(Items from a dataset)
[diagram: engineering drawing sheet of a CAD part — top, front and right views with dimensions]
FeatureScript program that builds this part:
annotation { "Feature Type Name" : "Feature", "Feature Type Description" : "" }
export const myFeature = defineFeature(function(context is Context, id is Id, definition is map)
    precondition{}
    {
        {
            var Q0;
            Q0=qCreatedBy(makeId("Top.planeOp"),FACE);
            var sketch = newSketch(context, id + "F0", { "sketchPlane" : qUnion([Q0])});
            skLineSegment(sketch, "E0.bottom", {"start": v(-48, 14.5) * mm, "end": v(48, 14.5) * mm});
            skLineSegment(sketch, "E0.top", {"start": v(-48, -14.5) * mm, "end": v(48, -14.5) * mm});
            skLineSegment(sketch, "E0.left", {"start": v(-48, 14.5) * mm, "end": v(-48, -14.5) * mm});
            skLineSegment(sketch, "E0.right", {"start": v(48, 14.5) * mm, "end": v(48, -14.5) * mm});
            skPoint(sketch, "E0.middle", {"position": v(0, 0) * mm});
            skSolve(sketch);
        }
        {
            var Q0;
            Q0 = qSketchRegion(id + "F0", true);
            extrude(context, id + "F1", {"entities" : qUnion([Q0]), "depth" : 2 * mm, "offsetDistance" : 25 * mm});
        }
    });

Task instructions:
Write out every line of the listing above without changing anything.

Solution to the problem:
[diagram: engineering drawing sheet of a CAD part — top, front and right views with dimensions]
FeatureScript program that builds this part:
annotation { "Feature Type Name" : "Feature", "Feature Type Description" : "" }
export const myFeature = defineFeature(function(context is Context, id is Id, definition is map)
    precondition{}
    {
        {
            var Q0;
            Q0=qCreatedBy(makeId("Top.planeOp"),FACE);
            var sketch = newSketch(context, id + "F0", { "sketchPlane" : qUnion([Q0])});
            skLineSegment(sketch, "E0.bottom", {"start": v(-48, 14.5) * mm, "end": v(48, 14.5) * mm});
            skLineSegment(sketch, "E0.top", {"start": v(-48, -14.5) * mm, "end": v(48, -14.5) * mm});
            skLineSegment(sketch, "E0.left", {"start": v(-48, 14.5) * mm, "end": v(-48, -14.5) * mm});
            skLineSegment(sketch, "E0.right", {"start": v(48, 14.5) * mm, "end": v(48, -14.5) * mm});
            skPoint(sketch, "E0.middle", {"position": v(0, 0) * mm});
            skSolve(sketch);
        }
        {
            var Q0;
            Q0 = qSketchRegion(id + "F0", true);
            extrude(context, id + "F1", {"entities" : qUnion([Q0]), "depth" : 2 * mm, "offsetDistance" : 25 * mm});
        }
    });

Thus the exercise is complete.